START Material provided
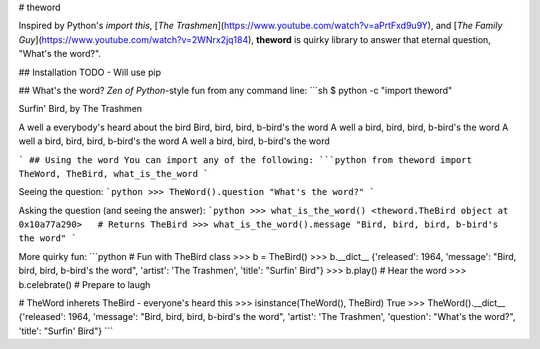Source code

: # theword

Inspired by Python's `import this`, [*The Trashmen*](https://www.youtube.com/watch?v=aPrtFxd9u9Y), and [*The Family Guy*](https://www.youtube.com/watch?v=2WNrx2jq184), 
**theword** is quirky library to answer that eternal question, "What's the word?".

## Installation
TODO - Will use pip

## What's the word?
*Zen of Python*-style fun from any command line:
```sh
$ python -c "import theword"

Surfin' Bird, by The Trashmen

A well a everybody's heard about the bird
Bird, bird, bird, b-bird's the word
A well a bird, bird, bird, b-bird's the word
A well a bird, bird, bird, b-bird's the word
A well a bird, bird, b-bird's the word

```
## Using the word
You can import any of the following:
```python
from theword import TheWord, TheBird, what_is_the_word
```

Seeing the question:
```python
>>> TheWord().question
"What's the word?"
```

Asking the question (and seeing the answer):
```python
>>> what_is_the_word()
<theword.TheBird object at 0x10a77a290>   # Returns TheBird
>>> what_is_the_word().message
"Bird, bird, bird, b-bird's the word"
```

More quirky fun:
```python
# Fun with TheBird class
>>> b = TheBird()
>>> b.__dict__
{'released': 1964, 'message': "Bird, bird, bird, b-bird's the word", 'artist': 'The Trashmen', 'title': "Surfin' Bird"}
>>> b.play() # Hear the word
>>> b.celebrate() # Prepare to laugh

# TheWord inherets TheBird - everyone's heard this
>>> isinstance(TheWord(), TheBird)
True
>>> TheWord().__dict__
{'released': 1964, 'message': "Bird, bird, bird, b-bird's the word", 'artist': 'The Trashmen', 'question': "What's the word?", 'title': "Surfin' Bird"}
```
END Material provided
## What needs to be done
Count how many lines in the data contain the word "Surfin". Reply with that number only.

## Answer box
3